# Problem statement
In the records below, find every line that contains "cánh" and list it.

# Stored data

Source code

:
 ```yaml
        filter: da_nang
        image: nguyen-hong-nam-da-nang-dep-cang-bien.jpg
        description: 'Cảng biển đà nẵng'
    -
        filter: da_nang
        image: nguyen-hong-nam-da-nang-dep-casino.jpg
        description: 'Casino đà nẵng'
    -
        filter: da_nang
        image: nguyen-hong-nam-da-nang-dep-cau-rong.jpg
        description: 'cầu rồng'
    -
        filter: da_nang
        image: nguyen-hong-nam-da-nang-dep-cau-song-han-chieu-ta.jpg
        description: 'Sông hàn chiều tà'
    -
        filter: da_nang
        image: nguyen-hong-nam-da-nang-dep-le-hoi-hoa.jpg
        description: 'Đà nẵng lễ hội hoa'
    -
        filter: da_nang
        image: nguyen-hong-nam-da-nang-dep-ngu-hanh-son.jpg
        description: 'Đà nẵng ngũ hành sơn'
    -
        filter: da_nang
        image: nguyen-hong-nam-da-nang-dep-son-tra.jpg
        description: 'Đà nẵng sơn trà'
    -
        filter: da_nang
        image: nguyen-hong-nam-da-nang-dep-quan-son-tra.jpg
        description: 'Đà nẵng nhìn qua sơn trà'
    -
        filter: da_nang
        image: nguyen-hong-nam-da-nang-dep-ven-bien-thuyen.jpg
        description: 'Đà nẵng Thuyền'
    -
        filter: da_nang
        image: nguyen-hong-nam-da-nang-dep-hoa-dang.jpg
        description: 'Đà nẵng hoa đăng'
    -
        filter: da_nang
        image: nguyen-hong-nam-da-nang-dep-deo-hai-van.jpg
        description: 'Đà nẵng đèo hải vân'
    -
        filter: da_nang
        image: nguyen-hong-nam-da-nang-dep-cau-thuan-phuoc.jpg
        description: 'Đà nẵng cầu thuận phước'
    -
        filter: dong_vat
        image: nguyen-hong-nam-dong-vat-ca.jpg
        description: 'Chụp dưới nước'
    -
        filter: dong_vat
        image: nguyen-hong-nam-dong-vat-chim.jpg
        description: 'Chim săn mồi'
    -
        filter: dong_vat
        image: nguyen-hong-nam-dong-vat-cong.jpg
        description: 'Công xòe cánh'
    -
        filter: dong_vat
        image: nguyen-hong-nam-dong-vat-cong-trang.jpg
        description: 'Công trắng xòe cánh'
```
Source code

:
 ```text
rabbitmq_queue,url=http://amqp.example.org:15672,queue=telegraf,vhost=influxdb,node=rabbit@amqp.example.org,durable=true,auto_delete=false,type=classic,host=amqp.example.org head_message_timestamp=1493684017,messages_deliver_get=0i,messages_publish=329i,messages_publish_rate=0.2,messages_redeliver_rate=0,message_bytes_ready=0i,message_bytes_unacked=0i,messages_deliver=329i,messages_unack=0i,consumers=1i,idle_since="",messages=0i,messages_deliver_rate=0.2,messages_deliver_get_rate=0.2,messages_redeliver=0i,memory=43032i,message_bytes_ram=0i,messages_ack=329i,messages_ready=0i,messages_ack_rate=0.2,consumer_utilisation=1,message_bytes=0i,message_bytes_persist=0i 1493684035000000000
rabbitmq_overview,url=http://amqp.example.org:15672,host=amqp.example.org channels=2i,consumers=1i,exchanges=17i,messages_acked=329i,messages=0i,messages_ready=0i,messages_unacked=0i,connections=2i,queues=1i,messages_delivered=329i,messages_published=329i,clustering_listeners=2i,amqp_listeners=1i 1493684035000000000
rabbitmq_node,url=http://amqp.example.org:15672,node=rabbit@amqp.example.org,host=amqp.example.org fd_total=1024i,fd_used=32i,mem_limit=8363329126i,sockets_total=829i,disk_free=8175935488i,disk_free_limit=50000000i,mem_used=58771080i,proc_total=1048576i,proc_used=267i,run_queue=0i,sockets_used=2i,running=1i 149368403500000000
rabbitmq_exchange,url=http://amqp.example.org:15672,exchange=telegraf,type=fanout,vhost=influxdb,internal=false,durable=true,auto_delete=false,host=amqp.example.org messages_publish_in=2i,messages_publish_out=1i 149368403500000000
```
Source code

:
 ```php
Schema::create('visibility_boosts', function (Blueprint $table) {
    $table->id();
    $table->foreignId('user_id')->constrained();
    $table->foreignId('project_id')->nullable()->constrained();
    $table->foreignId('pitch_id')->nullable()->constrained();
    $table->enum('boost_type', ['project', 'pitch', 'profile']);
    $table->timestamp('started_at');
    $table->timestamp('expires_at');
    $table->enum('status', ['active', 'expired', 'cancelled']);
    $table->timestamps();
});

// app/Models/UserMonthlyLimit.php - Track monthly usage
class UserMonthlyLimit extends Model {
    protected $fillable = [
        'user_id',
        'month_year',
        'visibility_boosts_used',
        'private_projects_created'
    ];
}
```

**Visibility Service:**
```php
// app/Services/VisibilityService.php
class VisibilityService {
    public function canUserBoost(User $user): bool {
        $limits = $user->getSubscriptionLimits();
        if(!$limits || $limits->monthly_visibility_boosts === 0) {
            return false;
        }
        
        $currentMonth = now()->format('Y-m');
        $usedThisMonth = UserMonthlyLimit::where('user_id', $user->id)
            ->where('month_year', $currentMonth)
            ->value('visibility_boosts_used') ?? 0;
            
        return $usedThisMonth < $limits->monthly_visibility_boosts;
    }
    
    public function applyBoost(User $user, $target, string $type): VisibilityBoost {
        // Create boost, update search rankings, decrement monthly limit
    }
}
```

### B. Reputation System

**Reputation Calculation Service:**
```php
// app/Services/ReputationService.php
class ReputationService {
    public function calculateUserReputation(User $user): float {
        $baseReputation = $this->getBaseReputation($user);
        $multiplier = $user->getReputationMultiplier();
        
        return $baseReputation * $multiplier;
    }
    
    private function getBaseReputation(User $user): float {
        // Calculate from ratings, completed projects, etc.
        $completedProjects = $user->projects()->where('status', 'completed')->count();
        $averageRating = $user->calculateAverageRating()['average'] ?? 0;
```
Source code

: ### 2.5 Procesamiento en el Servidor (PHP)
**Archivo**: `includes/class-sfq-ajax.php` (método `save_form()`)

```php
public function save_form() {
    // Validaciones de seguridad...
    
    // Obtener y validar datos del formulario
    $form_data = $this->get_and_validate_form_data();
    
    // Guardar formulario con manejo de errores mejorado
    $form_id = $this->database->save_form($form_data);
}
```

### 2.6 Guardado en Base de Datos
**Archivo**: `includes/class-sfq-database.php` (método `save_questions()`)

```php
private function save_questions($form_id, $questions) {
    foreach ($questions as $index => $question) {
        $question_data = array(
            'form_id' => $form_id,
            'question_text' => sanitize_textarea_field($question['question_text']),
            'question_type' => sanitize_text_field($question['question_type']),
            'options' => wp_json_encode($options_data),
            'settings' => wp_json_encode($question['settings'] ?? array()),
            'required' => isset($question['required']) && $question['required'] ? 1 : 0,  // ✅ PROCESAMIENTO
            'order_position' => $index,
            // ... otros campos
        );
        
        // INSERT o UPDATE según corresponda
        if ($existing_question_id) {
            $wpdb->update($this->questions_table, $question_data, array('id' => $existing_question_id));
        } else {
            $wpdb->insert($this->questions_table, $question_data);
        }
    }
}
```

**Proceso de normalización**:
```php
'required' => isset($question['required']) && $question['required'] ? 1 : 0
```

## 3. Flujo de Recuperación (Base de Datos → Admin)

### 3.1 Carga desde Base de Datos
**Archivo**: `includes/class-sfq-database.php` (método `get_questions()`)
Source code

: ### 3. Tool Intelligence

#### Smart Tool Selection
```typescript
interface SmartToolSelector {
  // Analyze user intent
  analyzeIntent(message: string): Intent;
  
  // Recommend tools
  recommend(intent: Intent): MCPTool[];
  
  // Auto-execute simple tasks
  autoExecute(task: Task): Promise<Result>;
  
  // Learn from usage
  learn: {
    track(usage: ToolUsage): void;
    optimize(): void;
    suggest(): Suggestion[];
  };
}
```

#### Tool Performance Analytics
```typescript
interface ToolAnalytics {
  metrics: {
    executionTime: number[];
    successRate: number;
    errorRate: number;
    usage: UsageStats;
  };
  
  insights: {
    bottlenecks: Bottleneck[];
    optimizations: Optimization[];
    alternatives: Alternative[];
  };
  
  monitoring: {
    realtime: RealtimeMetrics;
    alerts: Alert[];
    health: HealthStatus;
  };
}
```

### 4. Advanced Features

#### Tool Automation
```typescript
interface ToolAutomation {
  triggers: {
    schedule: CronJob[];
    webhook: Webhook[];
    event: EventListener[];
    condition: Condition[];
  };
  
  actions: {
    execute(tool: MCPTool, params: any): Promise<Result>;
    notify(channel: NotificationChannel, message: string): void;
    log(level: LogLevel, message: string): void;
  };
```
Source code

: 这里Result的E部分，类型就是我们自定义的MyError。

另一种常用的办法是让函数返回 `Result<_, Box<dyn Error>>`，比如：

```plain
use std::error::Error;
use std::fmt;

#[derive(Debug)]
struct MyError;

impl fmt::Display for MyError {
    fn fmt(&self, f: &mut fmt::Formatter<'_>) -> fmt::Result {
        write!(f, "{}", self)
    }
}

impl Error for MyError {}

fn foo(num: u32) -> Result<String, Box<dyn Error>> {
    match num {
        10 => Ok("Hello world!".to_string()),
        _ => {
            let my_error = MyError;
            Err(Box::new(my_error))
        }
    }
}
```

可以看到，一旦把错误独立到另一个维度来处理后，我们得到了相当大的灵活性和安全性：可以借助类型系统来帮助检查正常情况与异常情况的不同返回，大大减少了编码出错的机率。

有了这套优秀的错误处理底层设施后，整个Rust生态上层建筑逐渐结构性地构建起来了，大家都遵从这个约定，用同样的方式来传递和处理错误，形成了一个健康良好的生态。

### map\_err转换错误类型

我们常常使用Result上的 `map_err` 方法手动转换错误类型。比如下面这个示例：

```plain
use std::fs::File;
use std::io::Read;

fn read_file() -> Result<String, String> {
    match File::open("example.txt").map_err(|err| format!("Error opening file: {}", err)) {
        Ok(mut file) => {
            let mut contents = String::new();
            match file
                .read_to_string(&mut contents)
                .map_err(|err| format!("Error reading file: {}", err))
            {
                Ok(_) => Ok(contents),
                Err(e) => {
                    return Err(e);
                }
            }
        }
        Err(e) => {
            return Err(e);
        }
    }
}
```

# Answer to this problem
        description: 'Công xòe cánh'
        description: 'Công trắng xòe cánh'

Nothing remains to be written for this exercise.